Alıntı

Toplumsal hayat bizi doğadan kopardı, onunla yeniden bütünleşmek zorundayız. “Ağaca sarılan hippi” imajını kastetmiyorum, onda yanlış bir şey yok da, demek istediğim, bir psikolojik ve ruhsal evrimin çok gerektiği. Şimdiki hayat tarzımızla ilgili en büyük sorunun ruhsallık eksikliği olduğunu düşünüyorum…

Julian Goldberger ("Şahin"in yönetmeni)

14 Mayıs 2010 Cuma

Interstate 60: Episodes of the Road

IMDB: 7.7
All Movie: 2.5/5 yıldız
Rotten Tomatoes: % 80
Manalı Filmler puanı: 8.0

“Back to The Future / Geleceğe Dönüş” serisinin senaristinden keyifli bir “10 derste hayatın prensipleri” filmi…

Hayatta en büyük dileği “cevaplar” olan genç Neal, birkaç raslantı ve tanışmanın ardından, bir paketi teslim etme işini üstlenir. Ama önce, haritada bulunmayan 60 numaralı otoyolu keşfetmesi ve o tuhaf dünyadaki garip serüvenlerden başarıyla geçmesi gerekecektir.
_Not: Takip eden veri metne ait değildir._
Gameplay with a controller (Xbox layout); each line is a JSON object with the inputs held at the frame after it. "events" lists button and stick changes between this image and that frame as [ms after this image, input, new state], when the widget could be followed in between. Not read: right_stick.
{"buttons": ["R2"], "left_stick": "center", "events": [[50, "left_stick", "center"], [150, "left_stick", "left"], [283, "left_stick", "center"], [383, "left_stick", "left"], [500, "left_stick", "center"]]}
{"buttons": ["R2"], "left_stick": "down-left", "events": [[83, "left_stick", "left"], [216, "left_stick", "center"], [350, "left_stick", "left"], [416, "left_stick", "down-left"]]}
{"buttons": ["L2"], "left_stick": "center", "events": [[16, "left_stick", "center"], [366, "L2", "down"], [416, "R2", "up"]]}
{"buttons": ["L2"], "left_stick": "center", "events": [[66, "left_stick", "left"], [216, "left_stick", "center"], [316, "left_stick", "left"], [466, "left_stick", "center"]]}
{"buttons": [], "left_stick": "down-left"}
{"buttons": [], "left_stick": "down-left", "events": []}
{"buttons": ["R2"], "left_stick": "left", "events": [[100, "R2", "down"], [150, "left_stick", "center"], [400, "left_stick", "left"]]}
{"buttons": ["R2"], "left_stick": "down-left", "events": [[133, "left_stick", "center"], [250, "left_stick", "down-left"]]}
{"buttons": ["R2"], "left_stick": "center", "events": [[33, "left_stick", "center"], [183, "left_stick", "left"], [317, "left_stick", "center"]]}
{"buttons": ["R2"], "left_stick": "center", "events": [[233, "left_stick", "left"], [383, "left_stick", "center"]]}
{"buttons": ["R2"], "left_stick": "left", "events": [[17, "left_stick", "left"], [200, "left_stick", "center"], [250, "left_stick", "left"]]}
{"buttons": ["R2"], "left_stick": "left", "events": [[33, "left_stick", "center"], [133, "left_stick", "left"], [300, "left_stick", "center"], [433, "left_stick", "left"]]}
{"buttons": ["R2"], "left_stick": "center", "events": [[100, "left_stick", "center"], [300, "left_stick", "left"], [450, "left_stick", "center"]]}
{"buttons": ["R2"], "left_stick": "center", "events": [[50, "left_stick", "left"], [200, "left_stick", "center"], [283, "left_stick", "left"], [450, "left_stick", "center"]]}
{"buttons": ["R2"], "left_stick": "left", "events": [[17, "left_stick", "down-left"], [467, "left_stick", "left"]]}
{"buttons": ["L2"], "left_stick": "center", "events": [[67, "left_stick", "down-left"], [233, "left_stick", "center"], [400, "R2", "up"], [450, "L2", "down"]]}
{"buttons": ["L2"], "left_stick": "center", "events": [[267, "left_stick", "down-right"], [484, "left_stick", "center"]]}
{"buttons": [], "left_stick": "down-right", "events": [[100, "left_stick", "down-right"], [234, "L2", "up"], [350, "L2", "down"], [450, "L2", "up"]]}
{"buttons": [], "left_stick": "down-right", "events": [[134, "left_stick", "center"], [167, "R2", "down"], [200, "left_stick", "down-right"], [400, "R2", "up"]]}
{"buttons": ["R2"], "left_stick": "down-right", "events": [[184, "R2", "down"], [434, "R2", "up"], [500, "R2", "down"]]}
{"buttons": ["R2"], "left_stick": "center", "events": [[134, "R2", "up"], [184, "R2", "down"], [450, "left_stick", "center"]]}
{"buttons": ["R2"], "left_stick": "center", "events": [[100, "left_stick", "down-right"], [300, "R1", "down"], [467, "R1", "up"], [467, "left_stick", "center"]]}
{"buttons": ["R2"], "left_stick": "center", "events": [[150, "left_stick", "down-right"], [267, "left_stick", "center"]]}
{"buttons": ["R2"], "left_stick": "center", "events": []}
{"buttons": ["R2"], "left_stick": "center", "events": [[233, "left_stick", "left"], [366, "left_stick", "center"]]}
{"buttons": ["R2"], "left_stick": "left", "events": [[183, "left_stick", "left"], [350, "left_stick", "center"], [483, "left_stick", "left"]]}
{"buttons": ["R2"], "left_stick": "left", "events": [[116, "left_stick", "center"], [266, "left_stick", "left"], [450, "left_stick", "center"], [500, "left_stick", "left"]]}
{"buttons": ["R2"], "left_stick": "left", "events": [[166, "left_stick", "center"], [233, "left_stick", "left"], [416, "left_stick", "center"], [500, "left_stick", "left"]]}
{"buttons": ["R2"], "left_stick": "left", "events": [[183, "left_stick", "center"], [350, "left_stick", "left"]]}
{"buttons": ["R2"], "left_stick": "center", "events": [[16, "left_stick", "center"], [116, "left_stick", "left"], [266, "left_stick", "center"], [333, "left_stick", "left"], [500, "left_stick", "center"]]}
Çeşitli kültürlerdeki masal öğelerini akıllıca harmanlayan deneyimli senarist Gale, ana kahramanının “yaşama/öğrenme, sonuçta hayallerine kavuşma” macerasını anlatırken, bir yandan da ülkesi ABD’ye eleştiri getiriyor.

Bu sevimli ve önemli filmin en hoş taraflarından biri de oyunculuk seviyesi: “Leprikon” O. W. Grant (One Wish Grant / Bir Dilek Hakkı) rolündeki Gary Oldman, uzun süredir çıkardığı en yaratıcı işi sunarken, “Geleceğe Dönüş” oyuncularından Christopher Lloyd her zamanki ustalığını sergiliyor.

Seçme diyaloglar:
Ray: “Deneyimlerin yüzünden bütün kupaların kırmızı ve maçaların siyah olduğunu düşünmeye koşullanmışsın. Şekilleri benzer olduğundan zihninin bunları eski bilgilerine göre değerlendirmesi, farklı olduklarını düşünmesinden daha kolay. Görmeyi beklediğimizi görürüz ve bu her zaman gerçekte olan şey değildir.”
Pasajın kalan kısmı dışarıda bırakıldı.